HOW TO COMPLETE THIS TASK >> Retype the lines from the one containing "Point at a mitochondrion" through the last line of the entries below, exactly and in full, omitting every image.

═════ RECORDS ═════

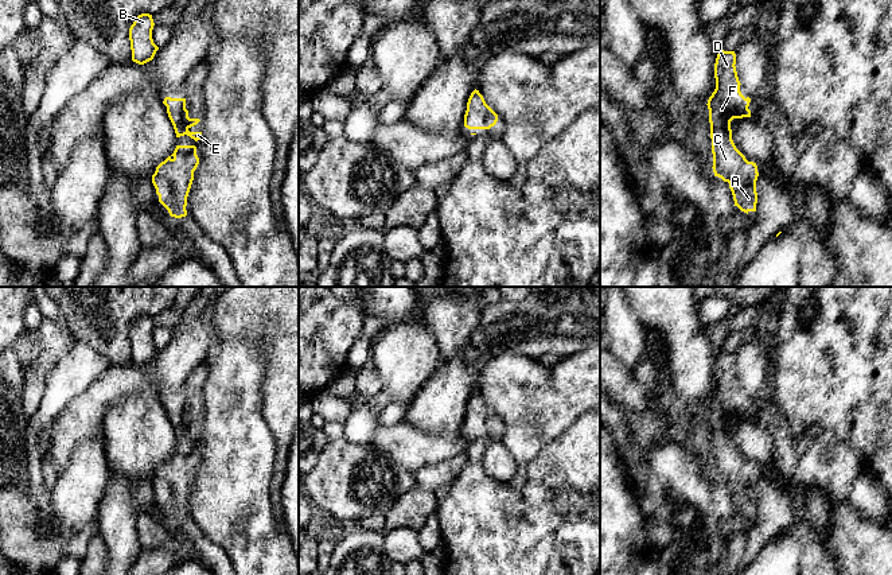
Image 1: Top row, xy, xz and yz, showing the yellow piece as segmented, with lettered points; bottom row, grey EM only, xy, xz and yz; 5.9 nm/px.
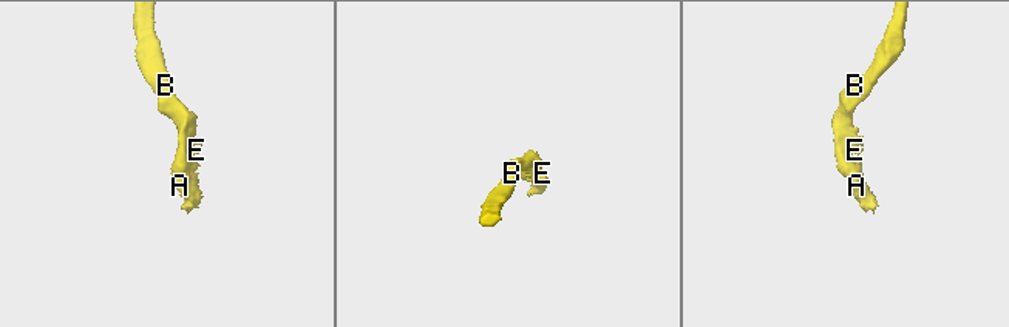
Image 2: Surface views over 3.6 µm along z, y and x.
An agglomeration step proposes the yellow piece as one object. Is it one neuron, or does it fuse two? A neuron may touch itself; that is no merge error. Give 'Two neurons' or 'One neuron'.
One neuron

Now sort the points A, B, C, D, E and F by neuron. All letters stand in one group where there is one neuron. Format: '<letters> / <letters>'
A B C D E F

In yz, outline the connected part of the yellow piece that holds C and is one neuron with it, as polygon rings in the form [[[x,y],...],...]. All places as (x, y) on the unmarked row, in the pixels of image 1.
[[[720,351],[714,365],[716,391],[708,401],[714,478],[729,485],[735,508],[756,513],[757,467],[748,463],[732,442],[731,423],[751,419],[751,400],[740,393],[735,353]]]

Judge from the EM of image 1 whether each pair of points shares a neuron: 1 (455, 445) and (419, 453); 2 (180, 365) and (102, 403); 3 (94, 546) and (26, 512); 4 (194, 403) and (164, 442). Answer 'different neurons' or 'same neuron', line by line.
1: same neuron
2: same neuron
3: different neurons
4: different neurons

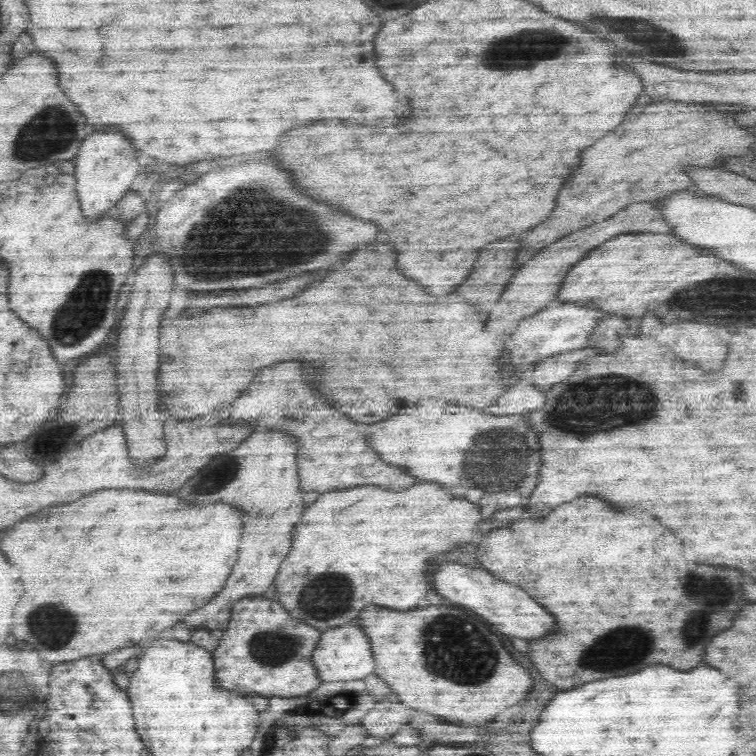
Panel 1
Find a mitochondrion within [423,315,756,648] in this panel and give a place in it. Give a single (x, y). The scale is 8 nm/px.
(605, 399)

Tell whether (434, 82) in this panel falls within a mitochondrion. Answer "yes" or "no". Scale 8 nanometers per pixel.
no

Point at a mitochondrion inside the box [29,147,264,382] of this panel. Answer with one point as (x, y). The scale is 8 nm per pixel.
(82, 316)

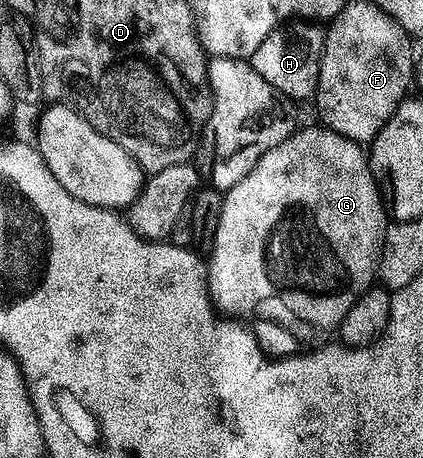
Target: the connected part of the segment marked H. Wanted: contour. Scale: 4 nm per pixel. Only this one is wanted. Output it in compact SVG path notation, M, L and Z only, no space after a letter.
M292 19L271 31L269 38L265 38L261 46L257 46L249 63L253 70L257 70L257 74L261 74L261 78L265 78L265 82L269 82L269 86L281 90L281 94L285 94L293 102L310 101L321 74L324 35L324 29L318 23Z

═════

SOLUTION TO THIS EXERCISE >>
Point at a mitochondrion inside the box [29,147,264,382] of this panel. Answer with one point as (x, y). The scale is 8 nm per pixel.
(82, 316)

Target: the connected part of the segment marked H. Wanted: contour. Scale: 4 nm per pixel. Only this one is wanted. Output it in compact SVG path notation, M, L and Z only, no space after a letter.
M292 19L271 31L269 38L265 38L261 46L257 46L249 63L253 70L257 70L257 74L261 74L261 78L265 78L265 82L269 82L269 86L281 90L281 94L285 94L293 102L310 101L321 74L324 35L324 29L318 23Z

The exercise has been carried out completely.